People shouted on television.

"It was the fight that stopped trading on the floor of the New York Stock Exchange," says CNBC, but fortunately trading on the actual New York Stock Exchange -- the one that trades stocks -- did not slow down even a tiny little bit. What CNBC meant is that the NYSE floor traders who provide picturesque background for television shows stopped pretending to trade and started cheering criticisms of the computers who have taken their jobs. (Here is a recap.) Meanwhile, Felix Salmon does not trust the FBI to fix market-structure problems, Michael Lewis's book has spoiled Virtu's initial public offering, and Goldman Sachs is apparently planning to sell its NYSE floor specialist business, which the Financial Times says is mostly pretty dull "apart from small telegenic huddles of activity at the start and finish of each day."

Cliff Asness is okay with high-frequency trading.

It may not have stopped trading on the NYSE, but this op-ed by Cliff Asness and Michael Mendelson of AQR Capital Management is a good thing to read if you want to get a better understanding of high-frequency trading.
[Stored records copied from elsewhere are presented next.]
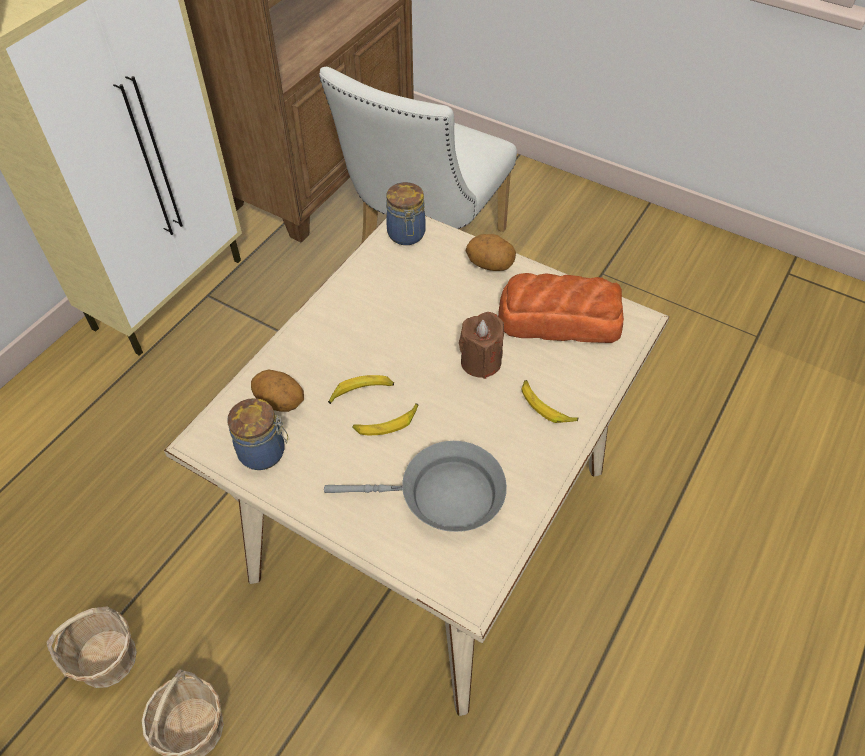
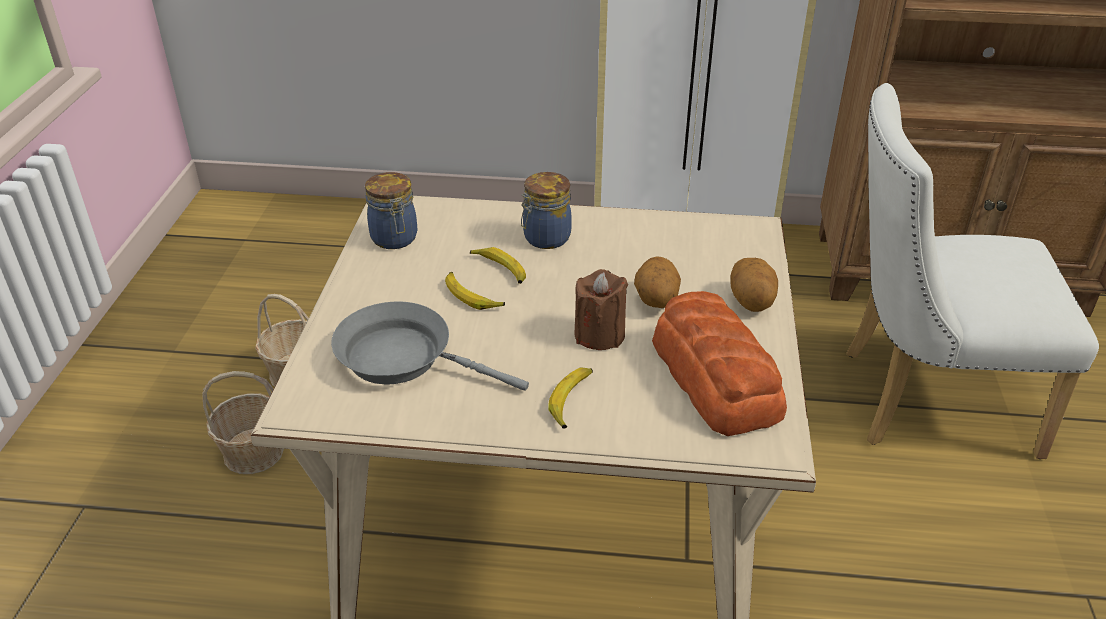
camera: 65 degrees right, 15 degrees down
potato [251,370,304,412] -> potato moved to [634,257,681,308]
grey frying pan [324,441,507,532] -> grey frying pan turned 135 degrees clockwise [331,301,529,391]
jar [386,182,426,245] -> jar moved to [521,172,572,249]

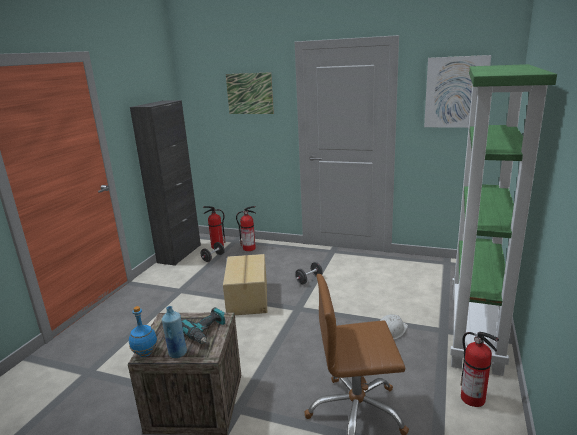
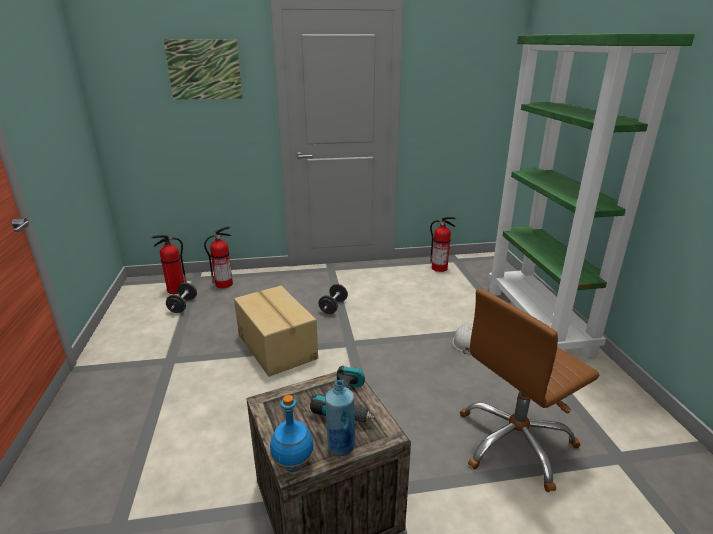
camera: 30 degrees left, 5 degrees up
black cabinet [130,100,201,266] -> none
picture [424,55,491,128] -> none
fire extinguisher [461,332,499,407] -> fire extinguisher moved to [430,217,456,272]

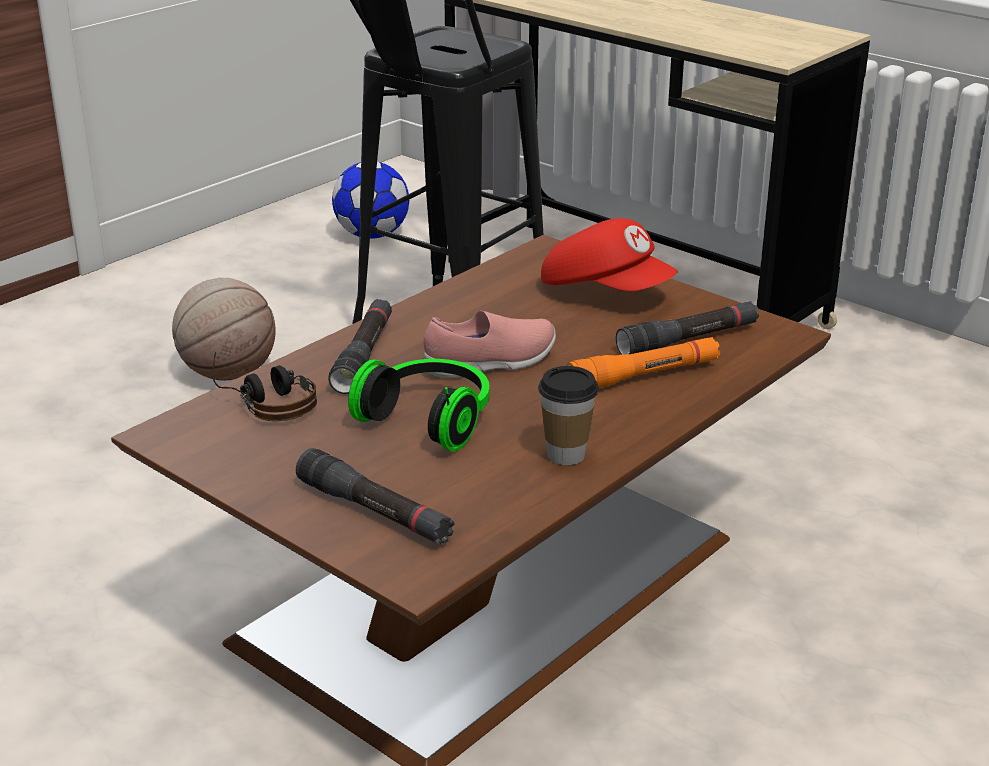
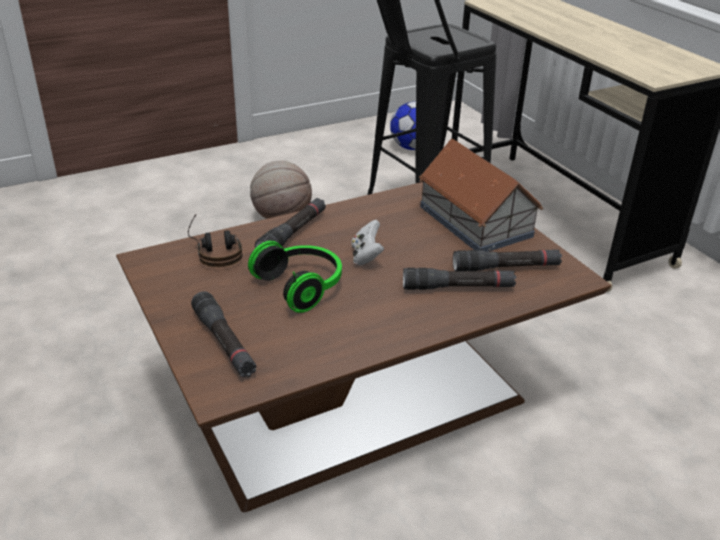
camera: 20 degrees right, 5 degrees up
pink shoe [423,311,556,378] -> white game controller [352,220,384,266]
cup [538,366,599,465] -> none
red cap [541,218,677,291] -> toy house [419,139,543,252]
orange flashlight [566,337,720,388] -> black flashlight [403,268,516,290]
AQR, which is good at statistical analysis, thinks that HFT lowers trading costs for long-term institutional investors, though "We can't be 100% sure." Here is their view on institutional investors who criticize HFT:

Often when they try to trade large orders quickly, they find the trades more difficult to execute in a market that has gravitated toward more frequent trades in smaller sizes, and that the price moves away from them faster now.
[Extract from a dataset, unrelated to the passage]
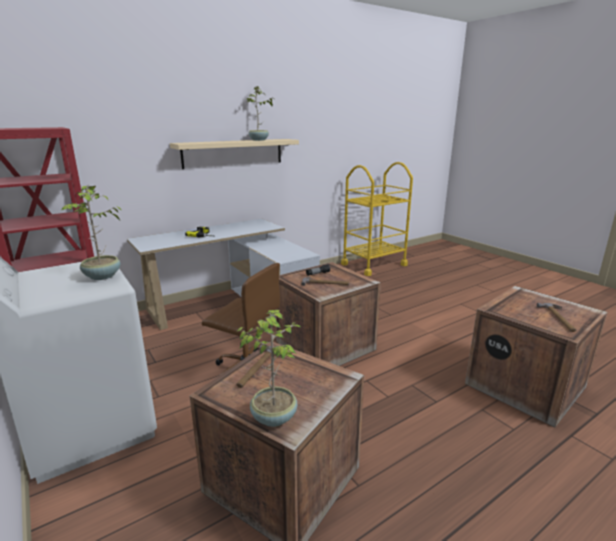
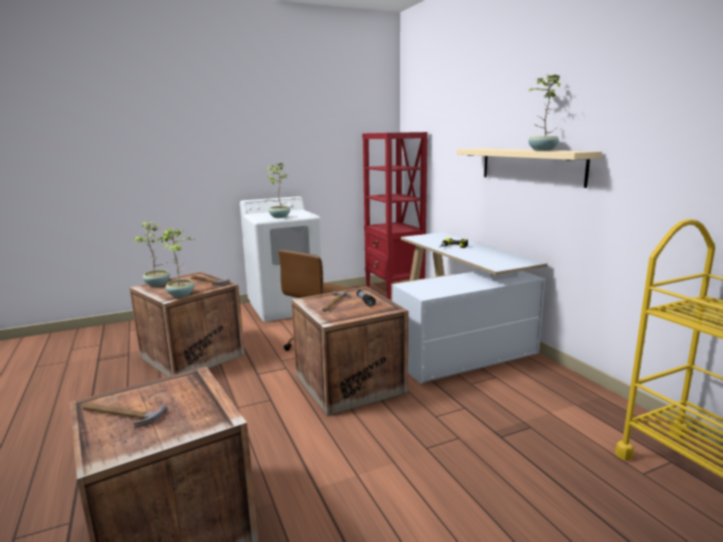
camera: 100 degrees right, 5 degrees down
none -> potted plant [160,228,195,298]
We doubt that these old-school managers were truly better off in the pre-HFT world, but it's hard to prove either way. And if they're right, it may be only because HFTs have made the markets more efficient, eliminating some of the managers' edge.

Well, sorry, but prices responding quickly—and traders not being able to buy or sell a ton without the market moving—is what is supposed to happen in a well-functioning market. It happens to us too. It may be that in the old days these managers were able to take advantage of whomever was on the other side of their trade, and that nowadays they find it far more difficult to gain that advantage. A more efficient market shouldn't be mistaken for an unfair one.

Also, Asness is good at Twitter.

The TXU buyout went poorly.

"KKR & Co., TPG Capital and Goldman Sachs Capital Partners, the firms that acquired Energy Future Holdings Corp. in the biggest-ever leveraged buyout, would be all but wiped out in a reorganization plan being discussed," ending up with something like 1 percent of the post-bankruptcy equity. You could have a model where the biggest-ever leveraged buyout is destined to go poorly: As long as the boom continues, buyouts will keep getting bigger, so the biggest one is naturally the last one before the music stops. That's not a good place to be.

JPMorgan is going to war with Russia.

JPMorgan "blocked a transfer by Russia’s embassy in Astana, the capital of Kazakhstan, to Sogaz, an insurance company part-owned by Bank Rossiya, one of the targets of US sanctions announced on March 20," and Russia is retaliating against U.S. diplomatic missions. Against the diplomatic missions, mind you, not against JPMorgan, which I guess is too-big-to-retaliate-against-in-international-diplomatic-disputes. Apparently "the blocked payment that triggered the fresh international incident was for less than $5,000."

How should we change the rules on activist investing?

Here is Dealpolitiker Ronald Barusch, who is probably less pro-activist than I am, with some ideas on how to fix some perceived problems with activist investing. The main problem he sees is, "why wouldn't we favor full disclosure over helping an activist acquire stock at a low price?" He asks that rhetorically but I guess you could apply it to any investor. Say Warren Buffett: Make him disclose his plans to buy any shares before he buys them. See what happens. See if he complains. Investors like to own their private information. Remember how much they complain about high frequency trading?

Things happen.

"I was supposed to build an email thing," says the guy who built an email thing. Investors keep being nervous about Pimco. Employees keep being nervous about SAC, or, sorry, Point72. Honestly it was always a little odd to have a leading business school named "Thunderbird."